BRIEF:
Go through the data underneath and report how many lines hold the string "elbow", giving only the number.

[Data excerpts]

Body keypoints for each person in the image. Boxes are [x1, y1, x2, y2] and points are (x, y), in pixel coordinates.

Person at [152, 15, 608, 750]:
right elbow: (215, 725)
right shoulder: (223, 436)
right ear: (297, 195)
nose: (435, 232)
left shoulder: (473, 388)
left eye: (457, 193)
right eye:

---

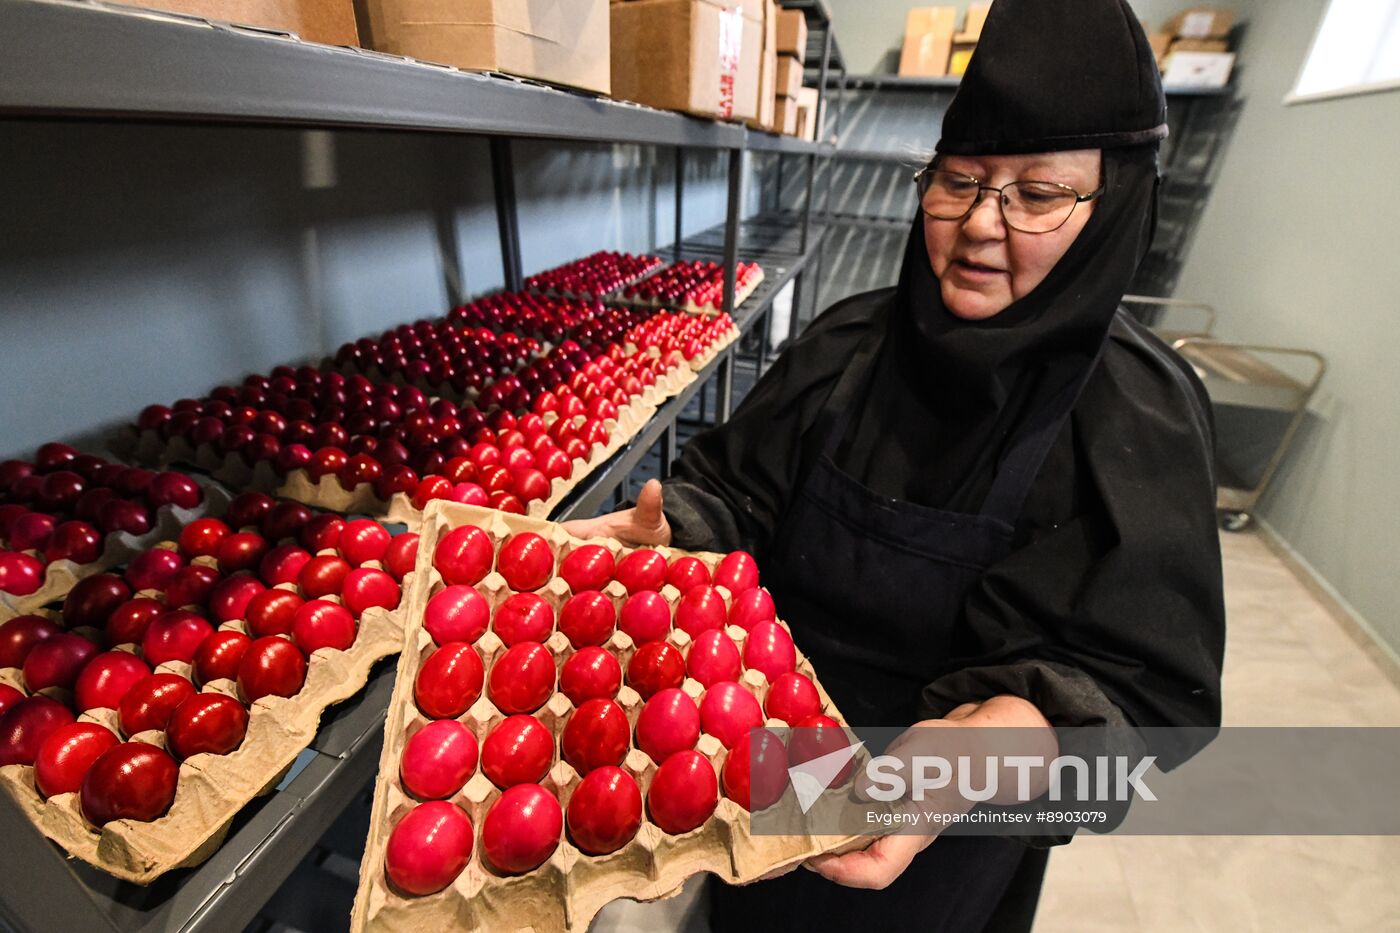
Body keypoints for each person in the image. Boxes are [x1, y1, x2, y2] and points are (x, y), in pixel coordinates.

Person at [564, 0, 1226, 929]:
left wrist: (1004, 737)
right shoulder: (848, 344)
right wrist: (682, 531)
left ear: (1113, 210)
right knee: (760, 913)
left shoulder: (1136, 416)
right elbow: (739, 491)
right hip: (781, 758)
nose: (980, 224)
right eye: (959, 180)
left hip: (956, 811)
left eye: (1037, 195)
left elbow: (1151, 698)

==

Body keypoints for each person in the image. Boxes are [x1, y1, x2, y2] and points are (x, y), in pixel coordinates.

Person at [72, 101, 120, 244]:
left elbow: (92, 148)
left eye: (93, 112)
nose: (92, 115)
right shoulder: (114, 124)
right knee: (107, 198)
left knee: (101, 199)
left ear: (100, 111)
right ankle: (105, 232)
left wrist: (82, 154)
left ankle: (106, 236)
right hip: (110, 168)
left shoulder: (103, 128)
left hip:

SOLUTION:
4